### Action item:
Please copy the text lines from every entry below character for character, leaving the pictures out of your answer.

=== Available data ===

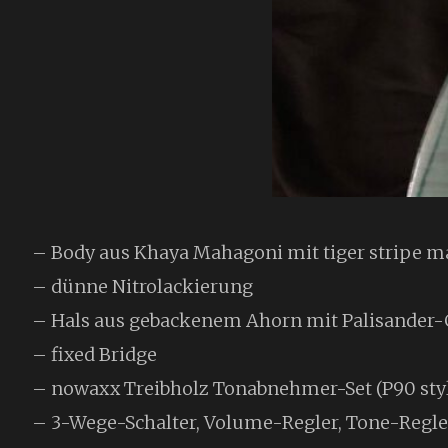
– Body aus Khaya Mahagoni mit tiger stripe m
– dünne Nitrolackierung
– Hals aus gebackenem Ahorn mit Palisander-G
– fixed Bridge
– nowaxx Treibholz Tonabnehmer-Set (P90 styl
– 3-Wege-Schalter, Volume-Regler, Tone-Regle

===

### Answer space:
– Body aus Khaya Mahagoni mit tiger stripe m
– dünne Nitrolackierung
– Hals aus gebackenem Ahorn mit Palisander-G
– fixed Bridge
– nowaxx Treibholz Tonabnehmer-Set (P90 styl
– 3-Wege-Schalter, Volume-Regler, Tone-Regle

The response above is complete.